Tech Briefs

Genetic program-based data mining is used for automated reverse engineering of a system.

When required to reverse-engineer a product, engineers often do not have design specifications for the system, and the machine may not be disassembled or invasively examined. The engineer might attempt to find the correct signal through trial and error, but this would be very time-consuming, and access to experimental resources is very expensive. To deal with this problem, a genetic program (GP)-based data mining (DM) procedure has been invented.

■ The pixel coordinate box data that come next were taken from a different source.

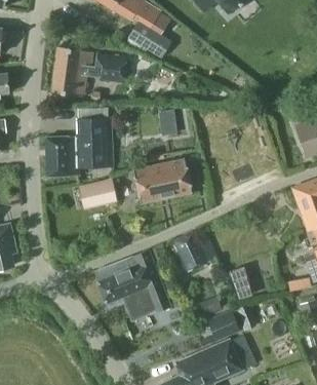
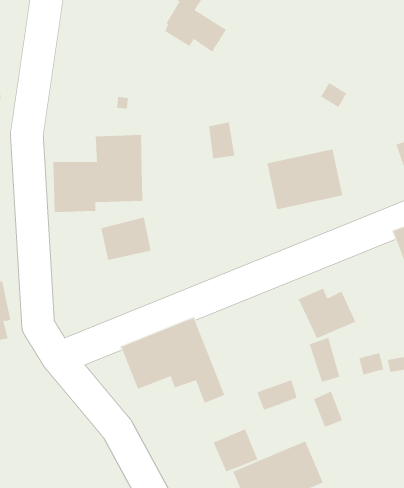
building: [51,47,126,95] -> none
building: [134,159,190,203] -> [267,149,343,210]
building: [173,233,215,270] -> [298,288,356,339]
building: [207,309,240,341] -> [213,428,258,472]

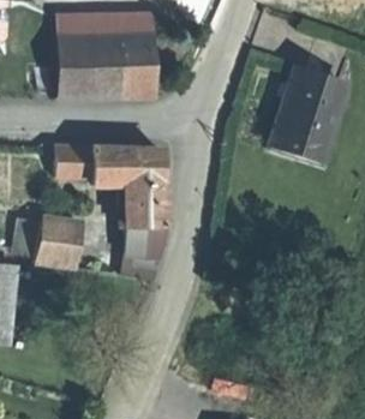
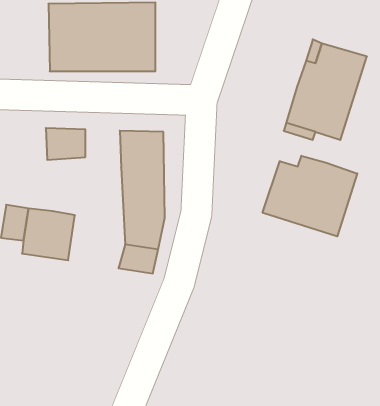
building: [91,148,124,182] -> none
building: none -> [263,156,357,236]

The first digital logic (DL) to be reverse-engineered using the Genetic Program (GP)-Based Data Mining procedure. This DL is not known to the GP. The GP only has access to a database of input signals to the DL and measured output, as well as a database of rules provided by experts for building the DL.
A genetic program is an algorithm based on the theory of evolution that automatically evolves populations of computer programs or mathematical expressions, eventually selecting one that is optimal in the sense it maximizes a measure of effectiveness, referred to as a fitness function. The system to be reverse-engineered is typically a sensor. The sensor is used to create a database of input signals and output measurements. Rules about the likely design properties of the sensor are collected from experts. The rules are used to create a fitness function for the genetic program. Genetic program-based data mining is then conducted. This procedure incorporates not only experts’ rules into the fitness function, but also the information in the database. The information extracted through this process is the internal design specifications of the sensor. The design properties extracted through this process can be used to design a signal that will produce a desired output. Determination of such signals can be essential to ultimate determination of control rules for automatic multiplatform coordination.

GPs require a terminal set and function set as inputs. The terminals are the actual variables of the problem. These can include a variable like “x” used as a symbol in building a polynomial and also real constants. The function set consists of a list of functions that can operate on the variables. When the GP is used as a data mining function, a database of input and output information is required. When the GP is used as a data mining function for evolving digital logic (DL), the database contains inputs to the DL as well as measured outputs. The experts’ opinions are manifested in the selection of the input and associated output to be included in the database. For the DL case, an additional form of input consisting of “rules” about DL construction is included.